News Release

海に生息する魚種間にはたらく複雑な関係性を捉えることに成功

緩い種間関係と種の多様性が生態系を安定化

Peer-Reviewed Publication

Kyoto University

Life in Maizuru Bay

image: Researcher spends over a decade recording the changes in the populations of all the fish and jellyfish he encountered. view more 

Credit: Kyoto University / Reiji Masuda

野外の生態系における生物種間には、ある生物種の個体数が増減すると他の生物の個体数もその影響を受けて増減する、種間相互作用と呼ばれる力が働いていると考えられています。また、多様な生物種が相互作用する生物群集にはその動態を安定化させる仕組みが備わっており、環境が多少変化しても想定外の大変動や破綻が生じにくくなっているのではないかと考えられてきました。しかし、野外において種間相互作用(=種間に働く力)を観察したり、個体数変動の安定性を測ったりすることはいずれも困難なため、多種の間に働く非常に多くの種間相互作用を詳細に描き出し、それが生物群集の安定性に及ぼす影響を野外で検証した研究は過去に例がありませんでした。

本研究グループは、舞鶴湾で12年間に渡って続けられた潜水調査データを、新しく開発した数理的手法で分析しました。その結果、湾内に生息する主要な15種の生物(14種の魚とクラゲ)の間に働く相互作用を捉えることに成功しました。さらに、舞鶴湾の魚類群集は夏季に安定になり、冬季に不安定になるという季節変動を示すこと、舞鶴湾の魚類群集は、魚種の種類が多くなり、種間相互作用が弱められることで安定になることを突き止めました。
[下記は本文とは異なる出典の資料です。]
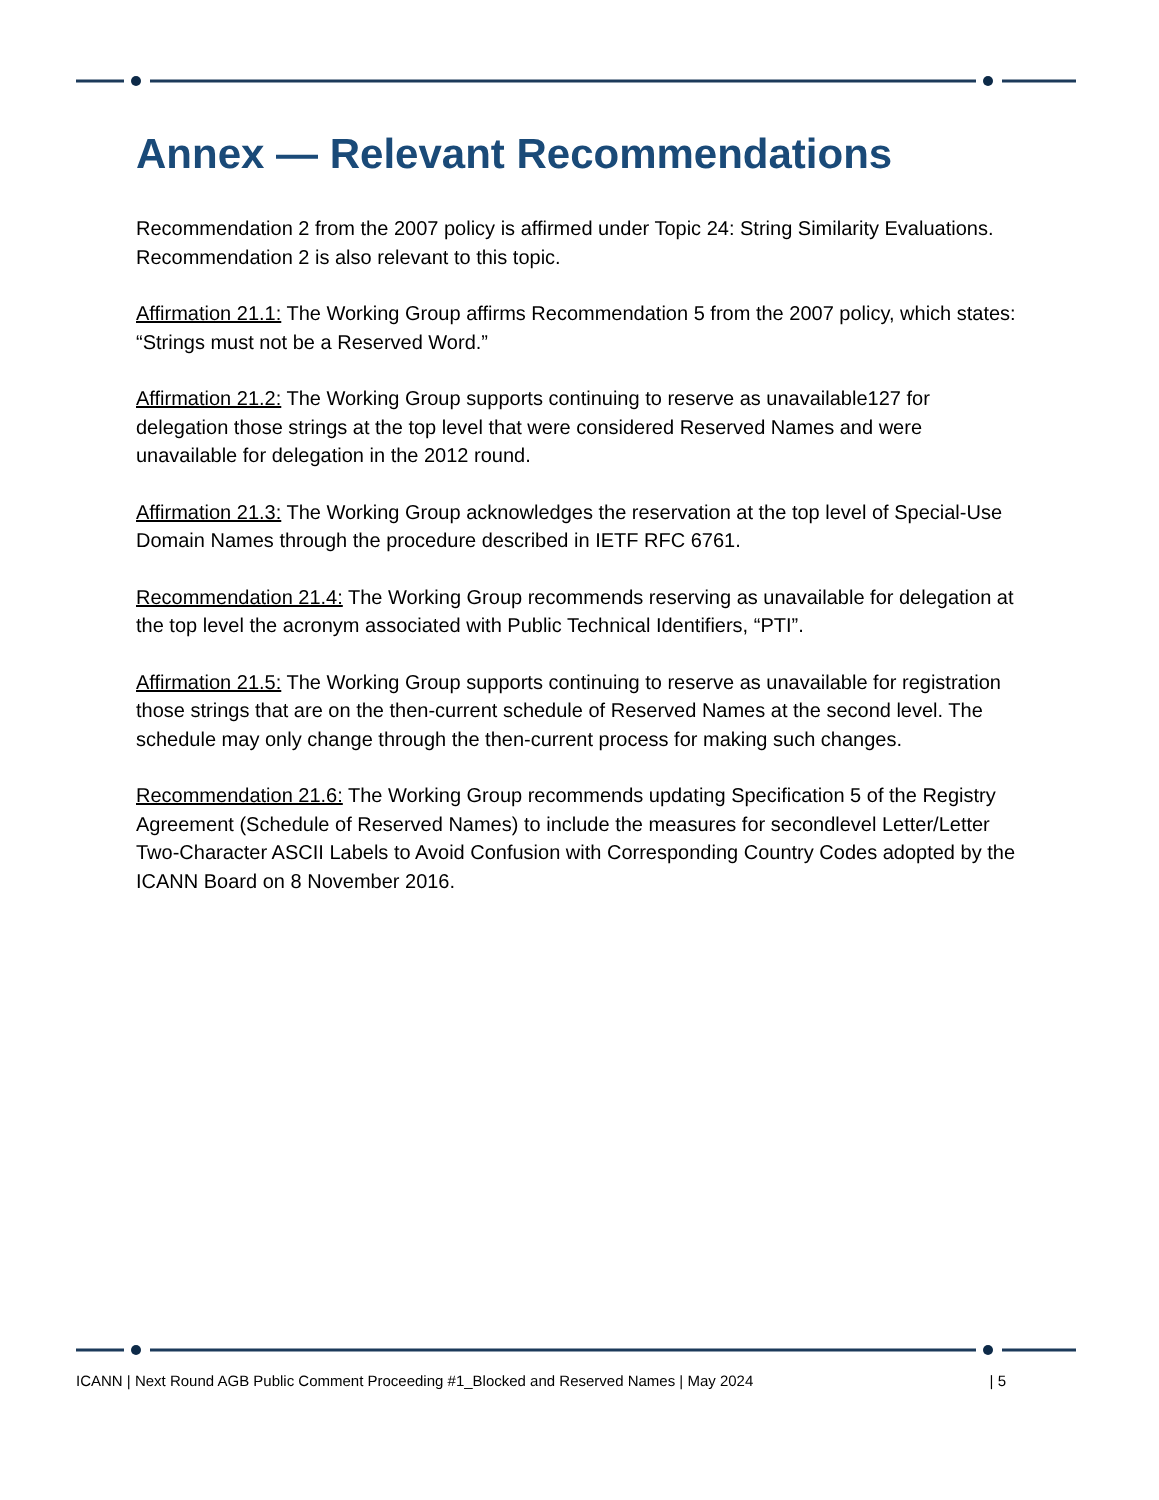Annex — Relevant Recommendations
Recommendation 2 from the 2007 policy is affirmed under Topic 24: String Similarity Evaluations. Recommendation 2 is also relevant to this topic.
Affirmation 21.1: The Working Group affirms Recommendation 5 from the 2007 policy, which states: “Strings must not be a Reserved Word.”
Affirmation 21.2: The Working Group supports continuing to reserve as unavailable127 for delegation those strings at the top level that were considered Reserved Names and were unavailable for delegation in the 2012 round.
Affirmation 21.3: The Working Group acknowledges the reservation at the top level of Special-Use Domain Names through the procedure described in IETF RFC 6761.
Recommendation 21.4: The Working Group recommends reserving as unavailable for delegation at the top level the acronym associated with Public Technical Identifiers, “PTI”.
Affirmation 21.5: The Working Group supports continuing to reserve as unavailable for registration those strings that are on the then-current schedule of Reserved Names at the second level. The schedule may only change through the then-current process for making such changes.
Recommendation 21.6: The Working Group recommends updating Specification 5 of the Registry Agreement (Schedule of Reserved Names) to include the measures for secondlevel Letter/Letter Two-Character ASCII Labels to Avoid Confusion with Corresponding Country Codes adopted by the ICANN Board on 8 November 2016.
ICANN | Next Round AGB Public Comment Proceeding #1_Blocked and Reserved Names | May 2024 | 5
本研究で提案したデータ解析の枠組みは様々な野外生態系で生物個体数の変動予測やそのメカニズムの理解に貢献できます。また、地球上の様々な生態系から得られた時系列データに適用することで生物の個体数変動の一般則が見えてくるかもしれません。さらに、長期生態系観測はすぐには評価されにくい地道な仕事ですが、今回の研究ではそこから得られたデータが中心的な役割を果たしており、継続的な生態系観測やそのサポートの重要性も示せたと思われる。